Frank se réconcilie avec Henry - interprété par Darren MacGavin, alias Kolchak - au cours d’une séquence poignante et instructive. Il comprend que son père n’a pas abandonné sa mère, mais plutôt que c’est sa mère qui s’est éloignée, principalement lorsqu’elle a vue sa propre mort. Sont alors mis en lumières certains propos tenus à l’époque, que Frank avait mal interprété : lorsque Henry avait dit à Linda et Frank qu’ils ne voyaient rien, ce n’était aps pour signifier qu’ils déliraient, mais pour leur faire comprendre qu’ils devaient arrêter car les visions les détruisaient. Cela leur était bien sûr impossible, mais c’est la rage de savoir que sa femme allait mourir qui le poussait à de tels agissements. Surtout que le Don était présent chez son fils et que cela le tourmenterait aussi.


Un mot sur le passé de Lara quand même.
Son Don à elle, développé très jeune, l’a mise à l’écart de la société et de sa famille. On comprend ainsi son comportement calme et réservé. Sa personnalité s’est forgé contre celle des autres, ce qui explique qu’elle soit parfois fragile.
Est ici aussi préparé les raisons de sa défense obstinée de Clare MacKenna (Cf. Anamnèse (2.18)) face à la vindicte populaire.


On aperçoit aussi rapidement la comète, déjà vue dans Le Début et la Fin (2.01).
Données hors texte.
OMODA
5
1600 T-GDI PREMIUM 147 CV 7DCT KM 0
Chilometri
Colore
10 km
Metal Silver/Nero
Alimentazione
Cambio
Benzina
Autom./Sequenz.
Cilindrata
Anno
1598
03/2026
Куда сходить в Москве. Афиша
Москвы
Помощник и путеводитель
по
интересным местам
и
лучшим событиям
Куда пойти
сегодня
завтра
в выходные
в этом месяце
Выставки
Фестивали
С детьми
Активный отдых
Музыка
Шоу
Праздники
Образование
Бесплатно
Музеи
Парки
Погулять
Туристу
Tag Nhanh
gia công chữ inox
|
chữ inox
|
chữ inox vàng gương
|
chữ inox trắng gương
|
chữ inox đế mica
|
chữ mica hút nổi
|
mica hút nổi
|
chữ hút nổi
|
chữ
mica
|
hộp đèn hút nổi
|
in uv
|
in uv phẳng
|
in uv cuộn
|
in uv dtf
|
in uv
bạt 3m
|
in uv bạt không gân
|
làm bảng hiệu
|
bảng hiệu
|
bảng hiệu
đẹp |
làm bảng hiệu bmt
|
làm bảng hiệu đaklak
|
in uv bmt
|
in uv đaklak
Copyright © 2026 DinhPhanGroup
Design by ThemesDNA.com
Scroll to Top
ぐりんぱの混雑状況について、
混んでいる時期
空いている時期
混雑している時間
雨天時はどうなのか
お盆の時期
Petit défaut concernant justement la fin : la scène avec toutes ces ombres qui arpentent les rues est un trop peu théâtrale.
De plus, Frank voit son père. Est-il mort à cet instant ? Va-t-il mourir ? Etait -il déjà mort depuis plus longtemps ? La question reste ouverte, car on sait que parfois, les visions de Frank lui déforment la réalité - comme par exemple dans cet épisode où il aperçoit l’homme chargé d’allumer les réverbères.
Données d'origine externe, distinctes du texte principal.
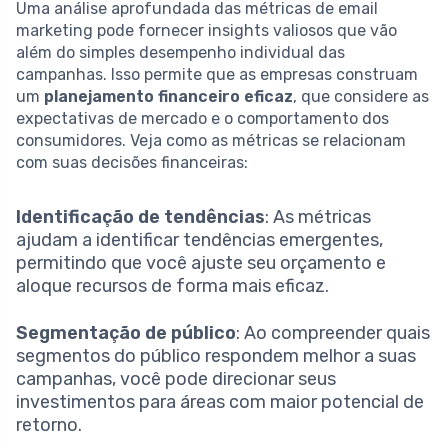
Uma análise aprofundada das métricas de email
marketing pode fornecer insights valiosos que vão
além do simples desempenho individual das
campanhas. Isso permite que as empresas construam
um
planejamento financeiro eficaz
, que considere as
expectativas de mercado e o comportamento dos
consumidores. Veja como as métricas se relacionam
com suas decisões financeiras:
Identificação de tendências
: As métricas
ajudam a identificar tendências emergentes,
permitindo que você ajuste seu orçamento e
aloque recursos de forma mais eficaz.
Segmentação de público
: Ao compreender quais
segmentos do público respondem melhor a suas
campanhas, você pode direcionar seus
investimentos para áreas com maior potencial de
retorno.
Un petit détail amusant pour finir, quand même : observez bien le sapin avant, pendant et après la discussion entre Lara et Frank, chez ce dernier. C’est Noël, tout est magique...
Tout cela rythmé par la très agréable Danse Arabe de Tchaikovsky, extraite de Casse-Noisette.
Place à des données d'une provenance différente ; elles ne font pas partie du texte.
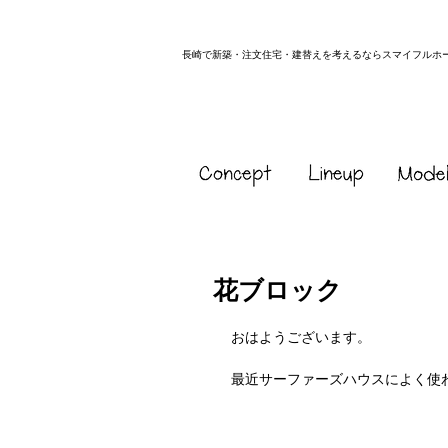
長崎で新築・注文住宅・建替えを考えるならスマイフルホ
花ブロック
おはようございます。
最近サーファーズハウスによく使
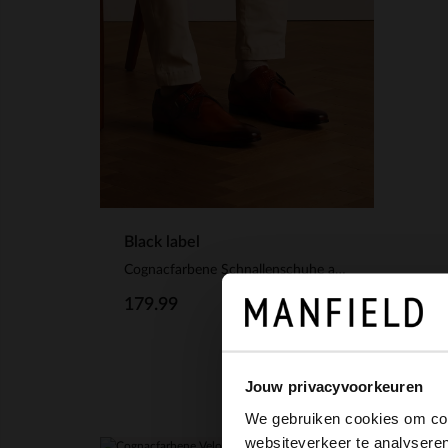
Black label
Cognacfarbene Schnallenschuhe aus Leder
179.99
Jouw privacyvoorkeuren
We gebruiken cookies om cont
websiteverkeer te analyseren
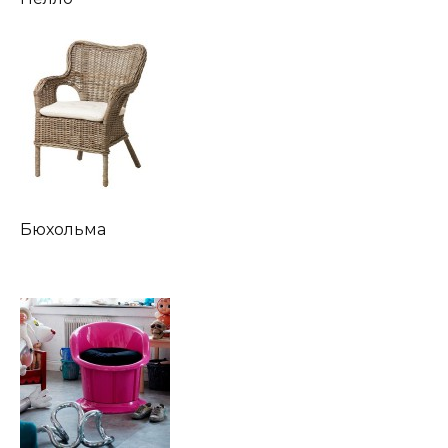
Бюхольма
PS : j’ajoute ici une petite remarque sur un point qui m’a interpellé lors de l’épisode mais que je n’ai pas souhaité inclure à l’analyse.
Henry Black explique à Frank que sa mère a eu une vision de l’oncle Joe, mourrant lors du débarquement et ce, avant que les évènements aient lieu. Or, sa vision se déclenche lors d’une réunion de famille, le 15 juin 1944 !
Il y a donc un problème. Les scénaristes sont-ils de gros manches en Histoire ? Ou bien la traduction fait-elle que les propos de Henry sont déformés ?
Très étrange...


Cet épisode intéressant possède un rythme très lent et alterne entre la mythologie et les soucis plus terre à terre de Frank pour satisfaire les souhaits de sa fille.